Adapun kumpulan sifat-sifat diatas jika dikumpulkan maka menjadi rumusan sebagai berikut :
Sifat Wajib bagi Allah 20
Sifat Mustahil bagi Allah 20
Sifat Wajib bagi Nabi dan Rasul 4
Sifat Mustahil bagi Nabi dan Rasul 4
Jumlah : 48 sifat + 2 sifat Jaiz = 50 sifat.

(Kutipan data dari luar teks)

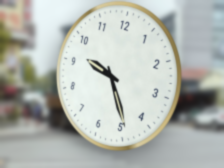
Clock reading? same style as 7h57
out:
9h24
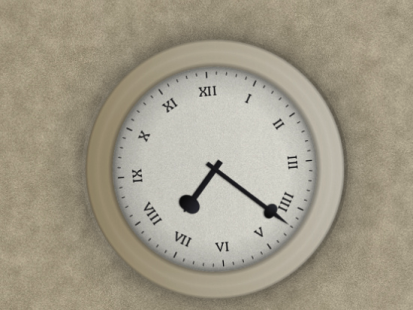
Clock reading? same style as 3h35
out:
7h22
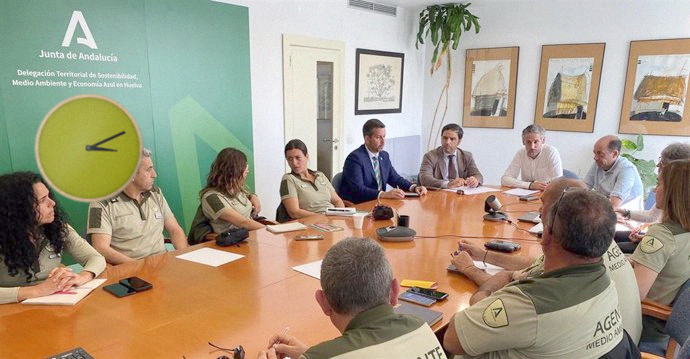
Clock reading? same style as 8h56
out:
3h11
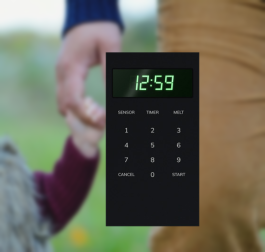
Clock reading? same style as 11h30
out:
12h59
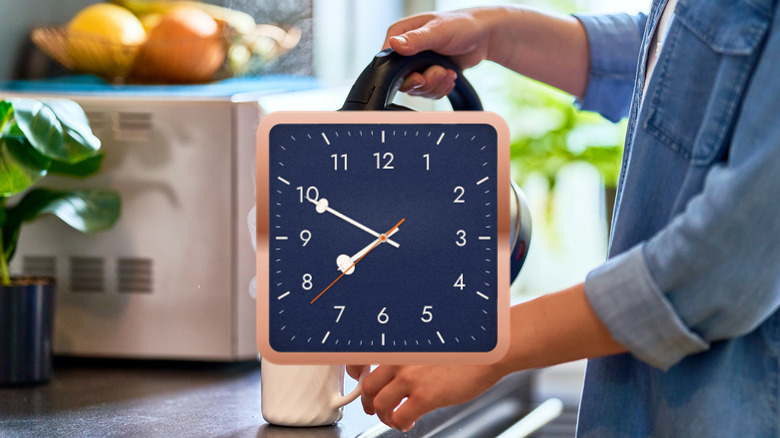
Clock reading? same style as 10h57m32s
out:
7h49m38s
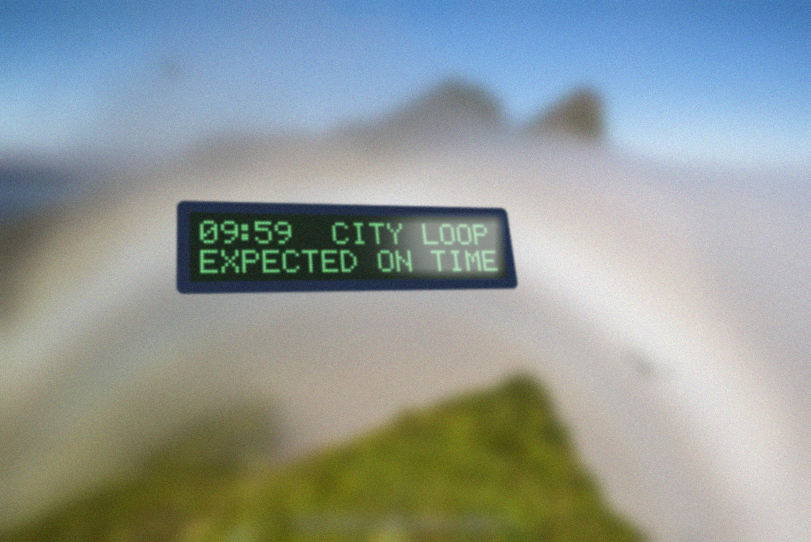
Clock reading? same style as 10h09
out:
9h59
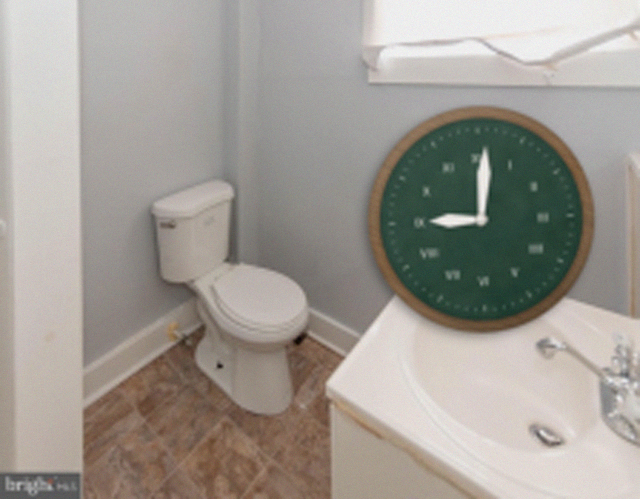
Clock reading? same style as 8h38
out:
9h01
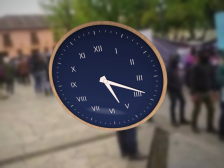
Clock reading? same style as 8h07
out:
5h19
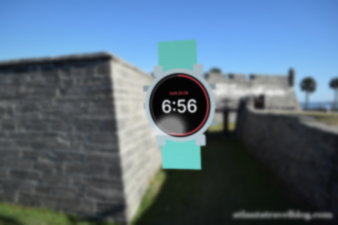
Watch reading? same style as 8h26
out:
6h56
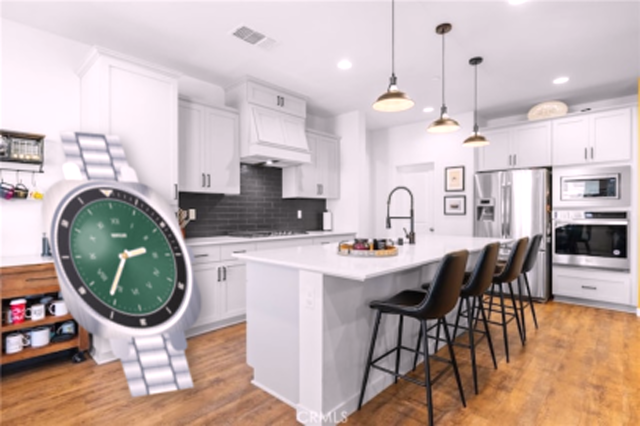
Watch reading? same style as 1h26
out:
2h36
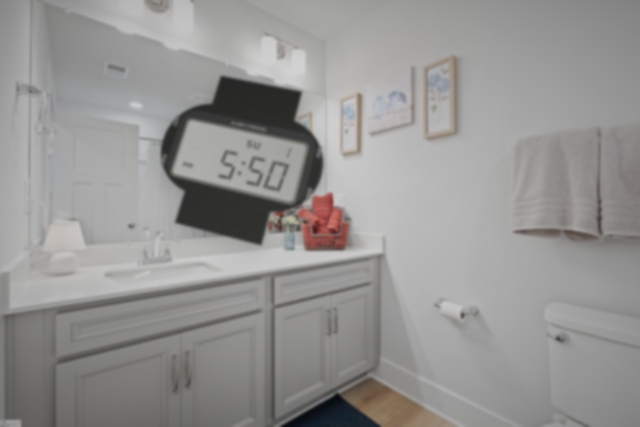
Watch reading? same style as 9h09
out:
5h50
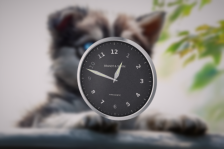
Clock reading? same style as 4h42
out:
12h48
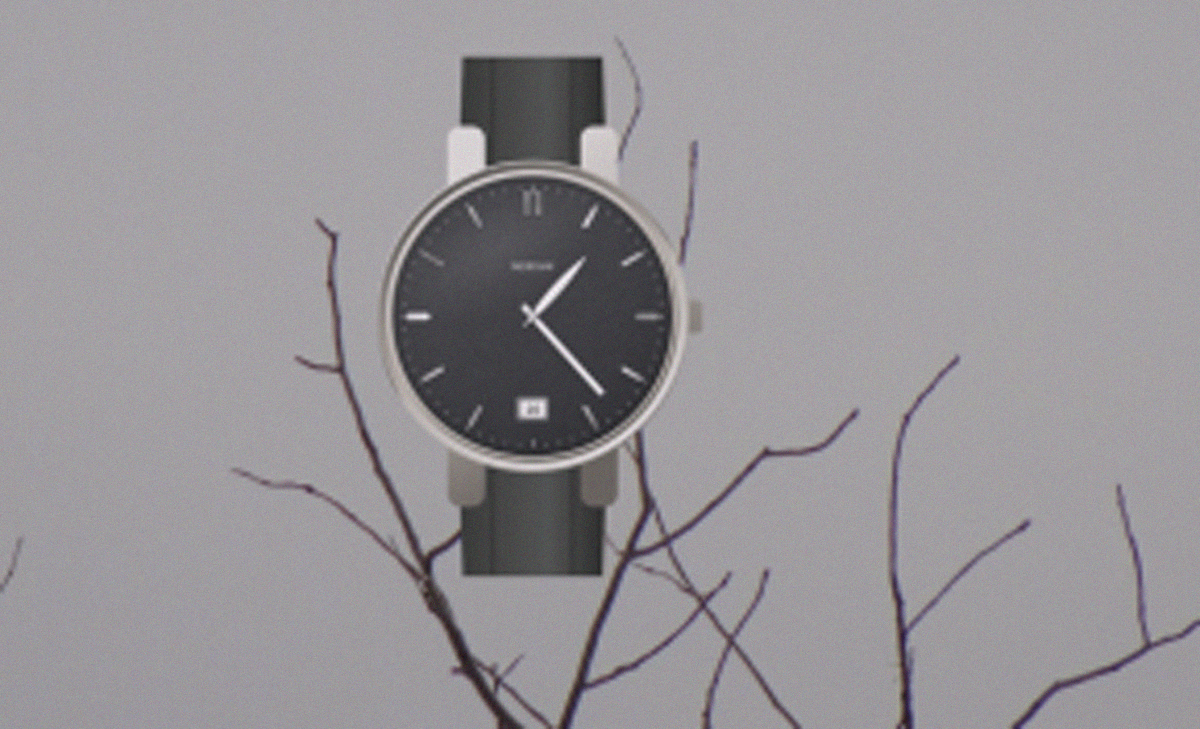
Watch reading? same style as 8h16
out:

Inilah 50 sifat keseluruhan yang ada pada penjelasan diatas. Sebenarnya mempelajari sifat bagi Allah tidak hanya sifat 20 saja, namun juga ia harus mempelajari dan mengkaji sifat 50 yang ada diatas. Maka oleh karena itu sifat-sifat ini bagi seorang muslim keseluruhannya wajib dipelajari karena sesungguhnya 50 sifat ini merupakan cara dasar kita untuk mengenal Allah SWT. Tentunya juga mengenal para utusan-utusan-Nya.
Sifat-sifat ini telah dipelajari oleh ulama-ulama terkemuka awal, sepertimana para imam mazhab dan juga imam tauhid, seperti Imam Al-‘Asyari dan Imam Al-Maturidi, merekalah yang sesungguhnya telah merumuskan beberapa sifat tersebut diatas. Dan lebih jauh lagi, Rasulullah SAW juga mengajarkan sifat-sifat ini kepada para sahabatnya, hal ini dapat dibuktikan dari beberapa hadist Rasulullah yang mengajarkan tentang makna Qidam, Mukhalafatul lil Hawadisi, Wujud dan sebagainya.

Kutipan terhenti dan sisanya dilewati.